Слава Шадронов: «Гуд-бай, Америка: «Слон» А.Копкова в МТЮЗе»

Все чаще жизнь, и не только театральная, дает поводы вспомнить о том, что моя литературоведческая специальность — советские 1920-е. Желание проанализовать задним числом — а попутно и попытка строить прогнозы на ближайшее будущее (ну или наоборот… приоритеты задач можно расставить по-разному) — каким образом перемены и надежды приводят к застою, террору и войне, резонно побуждают обратиться к периоду первого (и последнего, я бы уточнил…) десятилетия советской власти. Что касается театров — они проявляют активное, повышенное внимание к драматургии, вообще к литературе 1920-х годов, отыскивая раритетные сочинения, каковые особого пиетета, может, сами по себе и не заслуживают, ну или ценны в контексте историко-литературном, но с трудом адаптируются к сегодняшним художественным стандартам. Ставятся, и в количествах немыслимых, крайне слабые пьесы Андрея Платонова; инсценируются и опусы авторов, чьи имена-то давно забыты — хотя когда-то гремели. 

Копков — из этого ряда, и не то чтоб его «Слон» (1932) — совсем уж «потерянный», но немногочисленные постановки на периферии погоды не делали, а для полноценного «возвращения из небытия» пьесе объективно многого не хватает: это в духе времени сработанная «балаганная» сатира на несознательных совграждан, которым «пережитки прошлого» мешают строить «светлое будущее», но сатира честная, и оттого двусмысленная, обоюдоострая. По сюжету Гурьян Мочалкин, ничуть не антисоветчик, наоборот, колхозник и кандидат в члены партии даже, находит «клад Стеньки Разина» — золотого слона! — и пытается его утаить, изготавливает глиняный муляж с расчетом обмануть земляков, а золото не сделать общественным достоянием, но присвоить, оставить себе. Туповатая жена и хитроватая дочка его поддерживают, «идейный» сын не очень, но когда афера с муляжом терпит крах, «идейный» сын-ученый изготавливает под прицелом отцовской берданки «держабель», на котором Мочалкин рассчитывает улететь в Америку, а ежели в Америке кризис, то туда, где нет ни колхозов, ни кризисов, хоть на Юпитер. Улететь далеко не улетел, но и приземлился-не убился.

## Исходные данные
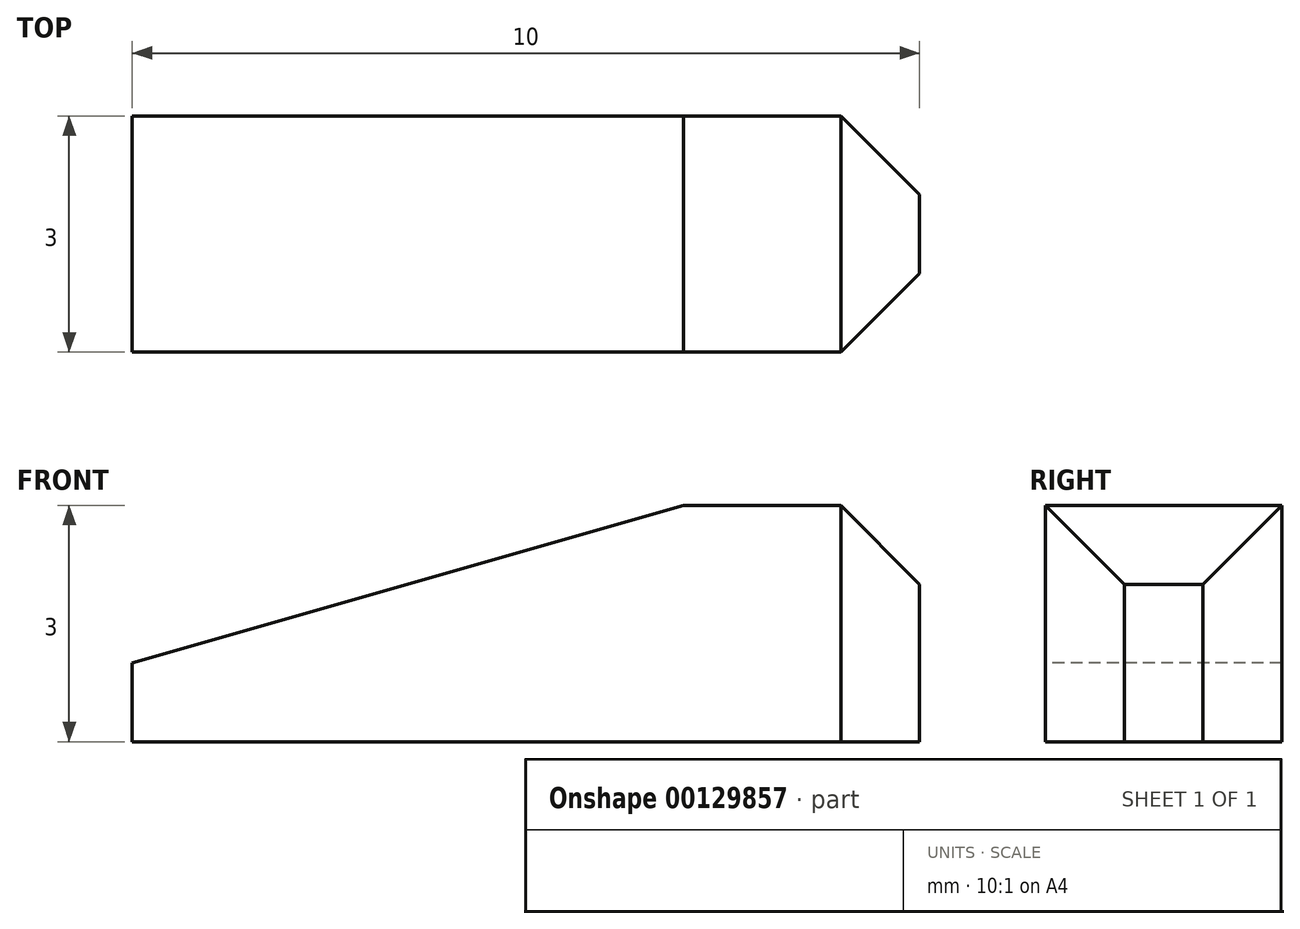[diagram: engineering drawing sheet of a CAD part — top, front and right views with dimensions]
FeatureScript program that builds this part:
annotation { "Feature Type Name" : "Feature", "Feature Type Description" : "" }
export const myFeature = defineFeature(function(context is Context, id is Id, definition is map)
    precondition{}
    {
        {
            var Q0;
            Q0=qCreatedBy(makeId("Top.planeOp"),FACE);
            var sketch = newSketch(context, id + "F0", { "sketchPlane" : qUnion([Q0])});
            skLineSegment(sketch, "E0.bottom", {"start": v(5, -1.5) * mm, "end": v(-5, -1.5) * mm});
            skLineSegment(sketch, "E0.top", {"start": v(5, 1.5) * mm, "end": v(-5, 1.5) * mm});
            skLineSegment(sketch, "E0.left", {"start": v(5, -1.5) * mm, "end": v(5, 1.5) * mm});
            skLineSegment(sketch, "E0.right", {"start": v(-5, -1.5) * mm, "end": v(-5, 1.5) * mm});
            skPoint(sketch, "E0.middle", {"position": v(0, 0) * mm});
            skSolve(sketch);
        }
        {
            var Q0;
            Q0=qSketchRegion(id+"F0",true);
            var Q1;
            Q1=makeQuery(id+"F0.imprint","IMPRINT",FACE,{"disambiguationData":[TD([[makeQuery(id+"F0.imprint","IMPRINT",EDGE,{"derivedFrom":sQuery(id+"F0.wireOp",EDGE,"E0.bottom")}),-1.0]])]});
            extrude(context, id + "F1", {"entities" : qUnion([Q0, Q1]), "depth" : 3 * mm});
        }
        {
            var Q0;
            Q0=makeQuery(id+"F1.opExtrude","SWEPT_FACE",FACE,{"disambiguationData":[OSD([sQuery(id+"F0.wireOp",EDGE,"E0.bottom")])]});
            var sketch = newSketch(context, id + "F2", { "sketchPlane" : qUnion([Q0])});
            skPoint(sketch, "E1", {"position": v(-5, 1) * mm});
            skPoint(sketch, "E2", {"position": v(2, 3) * mm});
            skLineSegment(sketch, "E3", {"start": v(-5, 1) * mm, "end": v(2, 3) * mm});
            skLineSegment(sketch, "E4", {"start": v(-5, 1) * mm, "end": v(-5, 3) * mm});
            skLineSegment(sketch, "E5", {"start": v(-5, 3) * mm, "end": v(2, 3) * mm});
            skSolve(sketch);
        }
        {
            var Q0;
            Q0 = qSketchRegion(id + "F2", true);
            extrude(context, id + "F3", {"entities" : qUnion([Q0]), "operationType" : NewBodyOperationType.REMOVE, "oppositeDirection" : true, "depth" : 25 * mm});
        }
        {
            var Q0;
            Q0=makeQuery(id+"F1.opExtrude","CAP_EDGE",EDGE,{"disambiguationData":[OSD([sQuery(id+"F0.wireOp",EDGE,"E0.left")])],"isStart":false});
            var Q1;
            Q1=makeQuery(id+"F1.opExtrude","SWEPT_EDGE",EDGE,{"disambiguationData":[OSD([sQuery(id+"F0.wireOp",EDGE,"E0.bottom"),sQuery(id+"F0.wireOp",EDGE,"E0.left")])]});
            var Q2;
            Q2=makeQuery(id+"F1.opExtrude","SWEPT_EDGE",EDGE,{"disambiguationData":[OSD([sQuery(id+"F0.wireOp",EDGE,"E0.top"),sQuery(id+"F0.wireOp",EDGE,"E0.left")])]});
            chamfer(context, id + "F4", {"entities" : qUnion([Q0, Q1, Q2]), "width" : 1 * mm, "tangentPropagation" : true});
        }
    });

## Задание
Допишите рецензию на постановку «Слона» в МТЮЗе, начав сразу после её последнего предложения.

## Результат задания
Сергей Бархин оформил пространство, как и следовало ожидать, с оглядкой на архитектуру и дизайн конструктивизма 20-х годов, фамилия Мельникова присутствует как элемент красно-белой декорации, напоминающей «книжечку» дома Моссельпрома. Соответствующие аксессуары — серпы и молотки, папахи и буденновки — в комплекте прилагаются. Несколько избыточный, перегруженный саундтрек (мало фонограммы — персонажи и сами по любому поводу принимаются петь хором) составлен нарочно из условно-советских шлягеров от песен гражданской войны до маршей из кинофильмов второй половины 1930-х годов, что, наверное, мало кого смущает, но на мой взгляд, вносит некоторую хронологическую путаницу, потому что между периодом гражданской войны, временем «великого перелома», индустриализации и коллективизации — большая разница, а между «великим переломом» и «большом террором» — разница огромная, хотя именно с т.н. «великим переломом» связано появление аббревиатуры СЛОН. Хронологическая нюансировка в работе с советской литературой 1920-1930-х годов — это серьезная проблема и для литературоведов, и для историков, и для, в частности, театральных практиков сегодня.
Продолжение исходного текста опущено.